RE: [jira] [Commented] (MAHOUT-524) DisplaySpectralKMeans example fails

Posted by Jeff Eastman <je...@Narus.com>.
Would that give you the original data matrix, the clustered data matrix, or the clustered affinity matrix? Even with the analogy in mind I'm having trouble connecting the dots. Seems like I lost the original data matrix in step 1 when I used a distance measure to produce A from it. If the returned eigenvectors define Q, then what is the significance of QAQ^-1? And, more importantly, if the Q eigenvectors define the clusters in eigenspace, what is the inverse transformation?

-----Original Message-----
From: squinn.squinn@gmail.com [mailto:squinn.squinn@gmail.com] On Behalf Of Shannon Quinn
Sent: Tuesday, May 24, 2011 12:07 PM
To: dev@mahout.apache.org
Subject: Re: [jira] [Commented] (MAHOUT-524) DisplaySpectralKMeans example fails

That's an excellent analogy! Employing that strategy, would it be possible
(and not too expensive) to do the QAQ^-1 operation to get the original data
matrix, after we've clustered the points in eigenspace?

• [MATERIAL PROVIDED]
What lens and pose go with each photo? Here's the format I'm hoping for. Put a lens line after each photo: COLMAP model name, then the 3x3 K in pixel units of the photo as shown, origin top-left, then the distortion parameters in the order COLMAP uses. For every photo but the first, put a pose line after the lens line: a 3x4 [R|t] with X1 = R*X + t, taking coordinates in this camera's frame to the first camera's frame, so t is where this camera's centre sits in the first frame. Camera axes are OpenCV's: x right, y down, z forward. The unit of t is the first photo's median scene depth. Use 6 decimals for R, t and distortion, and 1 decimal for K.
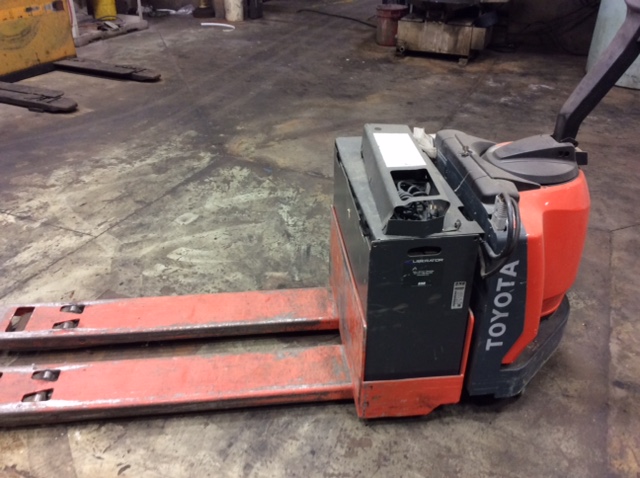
lens RADIAL K [[574.1, 0, 323.3], [0, 574.1, 238.9], [0, 0, 1]] dist [0.114908, -0.230492]
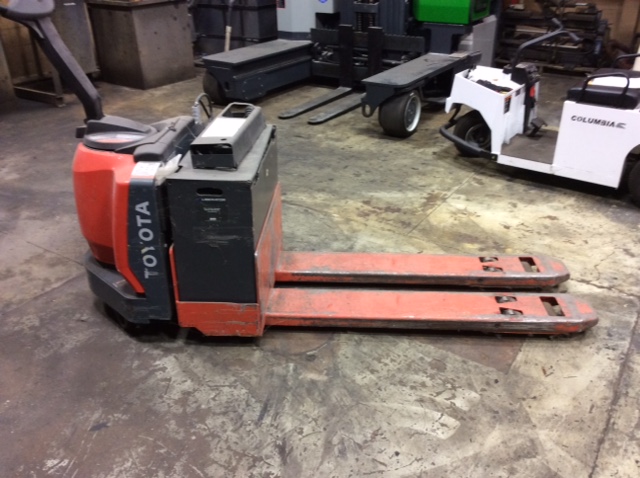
lens RADIAL K [[580.0, 0, 324.0], [0, 580.0, 236.9], [0, 0, 1]] dist [0.091725, -0.167301]
pose [[-0.986076, -0.082271, 0.144519, -0.189575], [0.078686, 0.534775, 0.841323, -0.708970], [-0.146502, 0.840980, -0.520855, 1.198482]]
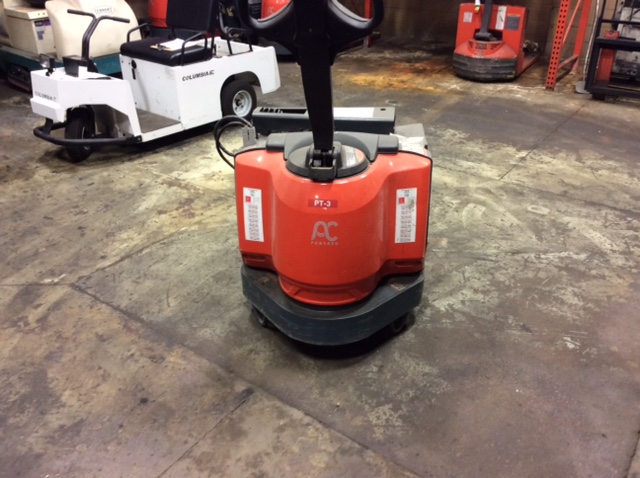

• [TASK 1]
In the mailing list thread about the spectral k-means example, what did the writer use to produce A from the original data matrix?
• [TASK 2]
Set down the stretch of the mailing list thread on the spectral k-means example from "That's an excellent" through "points in eigenspace?".
• [TASK 3]
Extend the mailing list thread on the spectral k-means example, picking up after its last sentence.

• [EXERCISE RESPONSE 1]
A distance measure.

• [EXERCISE RESPONSE 2]
That's an excellent analogy! Employing that strategy, would it be possible
(and not too expensive) to do the QAQ^-1 operation to get the original data
matrix, after we've clustered the points in eigenspace?

• [EXERCISE RESPONSE 3]
On Tue, May 24, 2011 at 2:59 PM, Jeff Eastman <je...@narus.com> wrote:

> For the display example, it is not necessary to cluster the original
> points. The other clustering display examples only train the clusters and do
> not classify the points. They are drawn first and the cluster centers &
> radii are superimposed afterwards. Thus I think it is only necessary to
> back-transform the clusters.
>
> My EE gut tells me this is like Fourier transforms between time- and
> frequency-domains. If this is true then what we need is the inverse
> transform. Is this a correct analogy?
>
> -----Original Message-----
> From: squinn.squinn@gmail.com [mailto:squinn.squinn@gmail.com] On Behalf
> Of Shannon Quinn
> Sent: Tuesday, May 24, 2011 11:39 AM
> To: dev@mahout.apache.org
> Subject: Re: [jira] [Commented] (MAHOUT-524) DisplaySpectralKMeans example
> fails
>
> This is actually something I could use a little expert Hadoop assistance
> on.
> The general idea is that the points that are clustered in eigenspace have a
> 1-to-1 correspondence with the original points (which is how you get your
> cluster assignments), but this back-mapping after clustering isn't
> explicitly implemented yet, since that's the core of the IO issue.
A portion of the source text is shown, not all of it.